TCHASSIV LAR: "S'ils me tuent ici, qu'il en soit ainsi": Valentyna n'en peut plus des bombardements russes qui ont touché pour la deuxième fois son cadre de vie à Tchassiv Iar, près de Bakhmout, dans l'est de l'Ukraine.
"J'étais ici, à la maison, et j'étais sur le point de dormir, allongée sur mon canapé. Et tout d'un coup, les bombardements ont commencé", raconte à l'AFP la veille dame de 82 ans.
"Je ne pouvais donc pas sortir. Alors je me suis allongée en me disant: 'Quoi qu'il arrive, s'ils me tuent ici, qu'il en soit ainsi'. Et cela a duré au moins trois heures. Oh mon Dieu, je ne peux pas le supporter", poursuit-elle d'une petite voix fatiguée.
Les frappes ont touché son quartier vendredi soir, sans atteindre toutefois directement sa maison.
Une roquette à détruit en partie un immeuble, et un peu plus loin des obus sont tombés dans sa rue.
Juste à coté de sa petite maison en briques, un projectile a atterri au pied d'un véhicule de transport de troupes, cassant une roue de la chenille. Une voiture 4X4 de l'armée qui devait le suivre a terminé sa course dans le fossé. Seuls quelques militaires ont été blessés.

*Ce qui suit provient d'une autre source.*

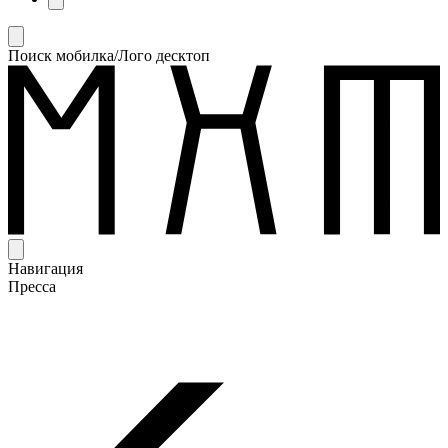
Поиск мобилка/Лого десктоп
Навигация
Пресса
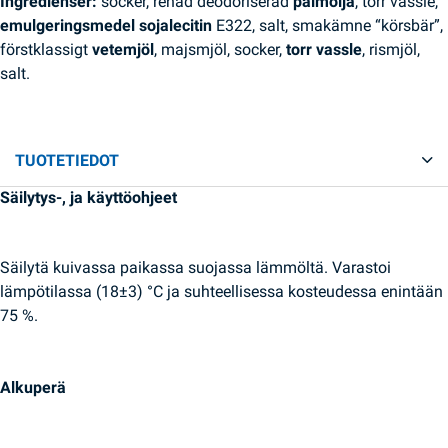
Ingredienser:
socker, renad deodoriserad
palmolja
, torr vassle,
emulgeringsmedel sojalecitin
E322, salt, smakämne “körsbär”,
förstklassigt
vetemjöl
, majsmjöl, socker,
torr vassle
, rismjöl,
salt.
TUOTETIEDOT
Säilytys-, ja käyttöohjeet
Säilytä kuivassa paikassa suojassa lämmöltä. Varastoi
lämpötilassa (18±3) °C ja suhteellisessa kosteudessa enintään
75 %.
Alkuperä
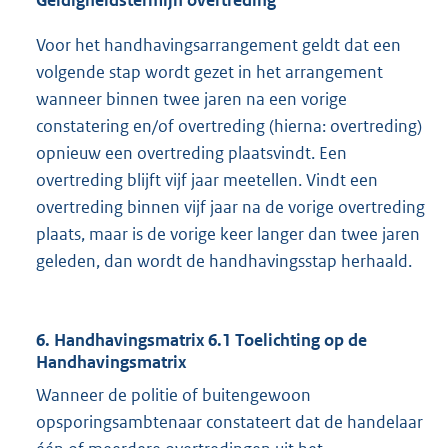
Voor het handhavingsarrangement geldt dat een
volgende stap wordt gezet in het arrangement
wanneer binnen twee jaren na een vorige
constatering en/of overtreding (hierna: overtreding)
opnieuw een overtreding plaatsvindt. Een
overtreding blijft vijf jaar meetellen. Vindt een
overtreding binnen vijf jaar na de vorige overtreding
plaats, maar is de vorige keer langer dan twee jaren
geleden, dan wordt de handhavingsstap herhaald.
6. Handhavingsmatrix 6.1 Toelichting op de
Handhavingsmatrix
Wanneer de politie of buitengewoon
opsporingsambtenaar constateert dat de handelaar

Une partie de l'habitation de Valentyna avait déjà été détruite par un bombardement précédent.
"Il fait froid à l'intérieur. Il n'y a plus de gaz, plus d'électricité, plus d'eau. Il n'y a plus rien", énumère-t-elle.
Veuve depuis 20 ans, elle vit seule et n'a qu'une fille qui habite dans l'Est de la Russie.
"Je n'ai nulle part ailleurs où aller. La dernière fois que j'ai rendu visite à ma fille, cela m'a pris quatre jours de voyage", explique la vieille dame, avant de ramasser dans la rue des branches d'arbres cassés pour alimenter son poêle.
Tchassiv Iar --quelque 13 000 habitants avant la guerre -- est devenue la dernière porte de sortie ouest de la ville de Bakhmout, défendue depuis des mois par les Ukrainiens et que les forces russes et le groupe paramilitaire Wagner tentent de conquérir.
Bakhmout, épicentre actuel du conflit, est désormais prise en tenaille au nord, au sud et à l'est. Le patron de Wagner, Evguéni Prigojine, a même affirmé samedi que ses hommes se trouvaient près du centre de la ville.
Tranchées creusées
Avec l'avancée progressive des Russes autour de Bakhmout, Tchassiv Iar est désormais aussi menacé, à l'est et au nord. Des tranchées ont été creusées ces derniers jours sur plusieurs kilomètres à certains endroits près de la ville. Des pelleteuses étaient encore actives samedi.
Comme dans de nombreuses localités proches de la ligne de front qui sont bombardées régulièrement, la quasi totalité des habitants a quitté Tchassiv Iar.
Samedi, un minibus civil a évacué vers Dnipro (sud) une fille et sa mère, dont le mari doit aussi partir à la fin du mois.
L'homme qui les a accompagnées au point de ramassage a vu le toit d'une maison voisine de la sienne détruite par une frappe vendredi soir.
Il s'est installé à Tchassiv Iar il y a six mois et tenait un café à Bakhmout, où il allait deux fois par semaine ces derniers mois mais uniquement pour nourrir des chiens abandonnés.
Il n'y va plus depuis fin février, quand les Ukrainiens ont détruit un pont sur la route entre les deux villes.
"J'ai promis à ma femme que je n'y retournerai pas", dit-il. Il va aussi quitter bientôt Tchassiv Iar.
Dans et autour de la ville, les tirs de l'artillerie ukrainienne résonnent sans arrêt, comme ceux, puissants, d'un obusier américain M777, positionné près du centre.
"Nous avons beaucoup de travail, sans pause, à tout moment de la journée. Nous travaillons la nuit si on nous appelle", explique "Siry", de son nom de guerre, le chef de la pièce.
"Aujourd'hui, nous couvrons principalement la zone autour de Bakhmout", dit-il, en précisant que la cible est "généralement de l'infanterie ou des blindés" russes.
Interrogé sur le moral de son groupe, il répond qu'ils se battent "pour la victoire. Nous avons besoin de la victoire, pas seulement de la paix".
"Je dis toujours que les Russes sont des animaux fous, c'est tout (...) Nous devons les arrêter", lance l'artilleur.